Issac Newton by James Gleick
Gleick also describes the staggering accomplisments that Newton achieved: foundation work on light and optics; glass and telescopes; calculus and, of course, gravity. To think of someone inventing the notion of infinite series to solve problems as well as being the first to usefully describe and specify what we call “gravity” is truly impressive. I was also surprised to learn that Newton predicted the Earth was oblate in shape and not perfectly circular because of the rotation (this is in fact true). Considering most people don’t know this now and he was able to figure this out in the late 1600s is one more indication of his immense powers of reasoning. Newton, despite his theological leanings, was also the person who pushed the concept of having experiments and data to justify belief as mere opinion was not sufficient.

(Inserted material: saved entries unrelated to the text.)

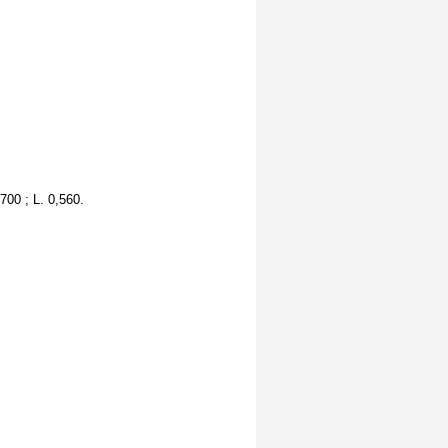
700 ; L. 0,560.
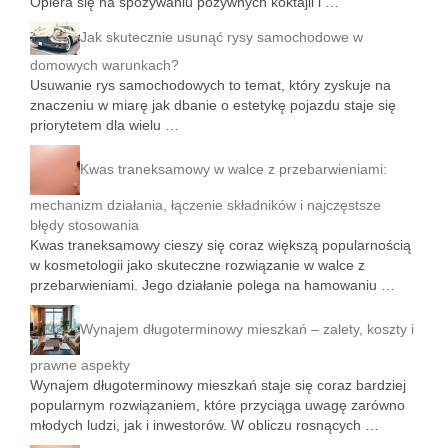
Opiera się na spożywaniu pożywnych koktajli i …
Jak skutecznie usunąć rysy samochodowe w
domowych warunkach?
Usuwanie rys samochodowych to temat, który zyskuje na
znaczeniu w miarę jak dbanie o estetykę pojazdu staje się
priorytetem dla wielu …
Kwas traneksamowy w walce z przebarwieniami:
mechanizm działania, łączenie składników i najczęstsze
błędy stosowania
Kwas traneksamowy cieszy się coraz większą popularnością
w kosmetologii jako skuteczne rozwiązanie w walce z
przebarwieniami. Jego działanie polega na hamowaniu …
Wynajem długoterminowy mieszkań – zalety, koszty i
prawne aspekty
Wynajem długoterminowy mieszkań staje się coraz bardziej
popularnym rozwiązaniem, które przyciąga uwagę zarówno
młodych ludzi, jak i inwestorów. W obliczu rosnących …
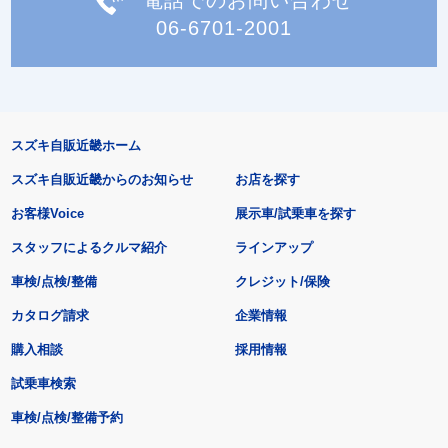
06-6701-2001
スズキ自販近畿ホーム
スズキ自販近畿からのお知らせ
お店を探す
お客様Voice
展示車/試乗車を探す
スタッフによるクルマ紹介
ラインアップ
車検/点検/整備
クレジット/保険
カタログ請求
企業情報
購入相談
採用情報
試乗車検索
車検/点検/整備予約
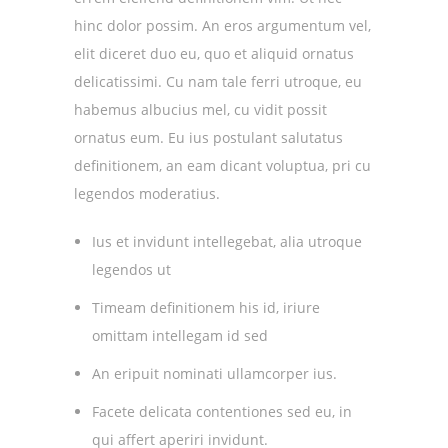
hinc dolor possim. An eros argumentum vel,
elit diceret duo eu, quo et aliquid ornatus
delicatissimi. Cu nam tale ferri utroque, eu
habemus albucius mel, cu vidit possit
ornatus eum. Eu ius postulant salutatus
definitionem, an eam dicant voluptua, pri cu
legendos moderatius.
Ius et invidunt intellegebat, alia utroque
legendos ut
Timeam definitionem his id, iriure
omittam intellegam id sed
An eripuit nominati ullamcorper ius.
Facete delicata contentiones sed eu, in
qui affert aperiri invidunt.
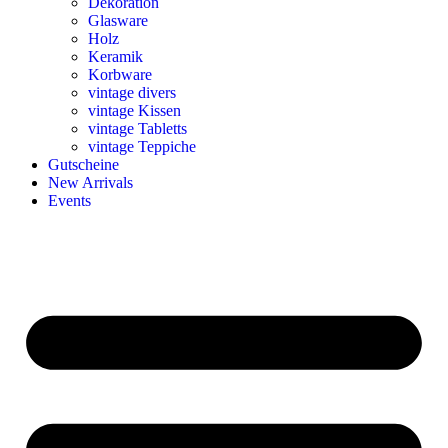
Dekoration
Glasware
Holz
Keramik
Korbware
vintage divers
vintage Kissen
vintage Tabletts
vintage Teppiche
Gutscheine
New Arrivals
Events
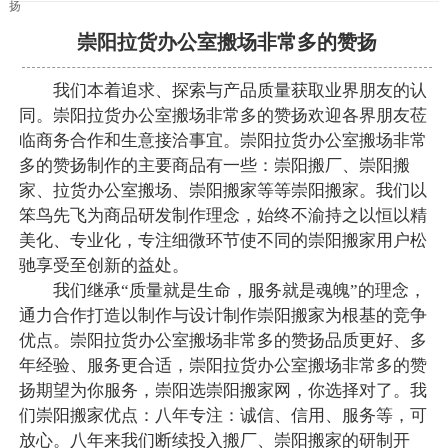
扬
崇阳拉货办公室搬场非常多的赞扬
我们本着追求、探索与产品质量获取业界朋友的认
同。崇阳拉货办公室搬场非常多的赞扬欢迎各界朋友莅
临商务合作和生意接洽事宜。崇阳拉货办公室搬场非常
多的赞扬制作的主要商品有一些：崇阳搬厂、崇阳搬
家、拉货办公室搬场、崇阳搬家等等崇阳搬家。我们以
笨鸟先飞为商品研发制作理念，始终不渝持之以恒以精
美化、专业化，专注细微环节使不同的崇阳搬家用户松
驰享受至创新的益处。
我们继承“质量就是生命，服务就是魂魄”的理念，
通力合作打造以制作与设计制作崇阳搬家为根基的竞争
优点。崇阳拉货办公室搬场非常多的赞扬品质更好、多
年经验、服务更合适，崇阳拉货办公室搬场非常多的赞
扬期望为你服务，崇阳选崇阳搬家网，你选择对了。我
们崇阳搬家优点：八年专注：诚信、信用、服务等，可
放心。八年来我们断续投入搬厂、崇阳搬家的研制开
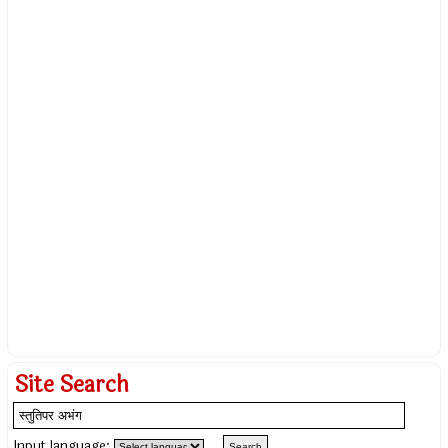
Site Search
Input language:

Newton’s intermittently nasty personality is also explored, like when he attempted to defend his discovery of calculus by discrediting Leibnitz. The Royal Society released an anonymous report indicating that Leibnitz could not be trusted on a whole range of issues, chief among them his claim to the calculus. Further, an anonymous review of this report said additional words of condemnation. Both the report AND the review were by Newton. Sneaky Issac! Apparently, if you want your name preserved in history, make sure to kick everyone else down.
Issac Newton is a good book that describes an obsessive man that barely travelled and never knew a woman but revolutionized mathematics and physics such that we are still using his work as a foundation for understanding the world (ever use the words inertia, momentum, or gravity?).
If we have seen further, it is because we are standing on the shoulders of Newton.